Jakks Pacific sees more COVID-related declines

Store closures and uncertainty around Halloween spending contributed to a 17% drop in net sales for the toymaker.
July 30, 2020

Retail closures and declines in seasonal products contributed to another difficult quarter for Jakks Pacific. The California toymaker’s net sales fell 17% to US$78.8 million in Q2 2020.

Net sales for Jakks Pacific’s toys and consumer products segment declined 4% compared to the same period in 2019. Brands that performed well included Frozen 2, Fly Wheels, Minnie Mouse, ReDo and Nintendo.
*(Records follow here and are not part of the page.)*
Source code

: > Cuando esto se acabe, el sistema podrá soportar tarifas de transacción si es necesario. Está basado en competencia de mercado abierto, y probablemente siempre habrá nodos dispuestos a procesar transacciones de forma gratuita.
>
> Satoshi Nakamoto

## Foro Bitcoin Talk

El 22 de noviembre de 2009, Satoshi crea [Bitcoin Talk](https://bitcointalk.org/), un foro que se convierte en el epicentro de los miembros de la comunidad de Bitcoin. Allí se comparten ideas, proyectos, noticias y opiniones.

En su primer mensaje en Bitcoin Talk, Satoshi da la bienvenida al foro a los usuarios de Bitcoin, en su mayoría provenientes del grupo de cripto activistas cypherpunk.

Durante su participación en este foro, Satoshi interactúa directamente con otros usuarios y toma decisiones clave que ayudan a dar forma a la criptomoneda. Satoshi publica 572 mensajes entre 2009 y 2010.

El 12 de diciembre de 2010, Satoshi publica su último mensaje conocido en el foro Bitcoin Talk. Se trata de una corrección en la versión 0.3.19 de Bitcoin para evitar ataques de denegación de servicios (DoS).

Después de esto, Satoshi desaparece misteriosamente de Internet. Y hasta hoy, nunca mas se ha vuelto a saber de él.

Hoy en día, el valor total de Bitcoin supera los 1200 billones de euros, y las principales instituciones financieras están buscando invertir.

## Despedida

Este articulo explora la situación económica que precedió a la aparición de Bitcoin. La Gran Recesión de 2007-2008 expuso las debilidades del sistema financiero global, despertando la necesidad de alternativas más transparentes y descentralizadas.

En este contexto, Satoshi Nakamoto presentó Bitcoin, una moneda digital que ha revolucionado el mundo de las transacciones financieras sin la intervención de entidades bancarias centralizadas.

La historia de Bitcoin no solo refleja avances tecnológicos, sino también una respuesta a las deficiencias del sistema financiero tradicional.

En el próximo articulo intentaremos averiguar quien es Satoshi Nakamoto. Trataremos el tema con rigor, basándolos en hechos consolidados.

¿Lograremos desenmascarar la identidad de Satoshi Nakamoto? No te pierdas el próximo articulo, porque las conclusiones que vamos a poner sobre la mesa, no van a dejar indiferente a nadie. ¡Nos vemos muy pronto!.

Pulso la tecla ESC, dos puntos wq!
Increases in boy- and girl-focused toys, however, were offset by declines in seasonal products.

The company’s costume-focused Disguise segment (pictured) saw net sales drop 38% due to retailers’ uncertainty around the impact COVID-19 will have on Halloween sales, as well as Jakks Pacific’s decision to scale back shipments to retailers with elevated credit risk.

In North America, net sales for the company’s toys and consumer products segment dropped 2%, while international net sales for the same segment were down 14% in the second quarter.

The toymaker’s net sales fell 6% to US$66.6 million in Q1 2020. And while Jakks reduced its workforce through layoffs in the first quarter and asked all remaining employees to take a temporary reduction in pay, the company reported at the time that it expected to benefit from pent-up demand and clean retail inventories in the second half of fiscal 2020.

Moving forward, Jakks plans to focus on evergreen brands, keeping costs low and preserving cash during the next two quarters.

Fellow toymakers Mattel and Hasbro have faced similar difficulties this quarter, with Mattel’s gross sales declining 15% and Hasbro reporting a 29% drop in net revenue.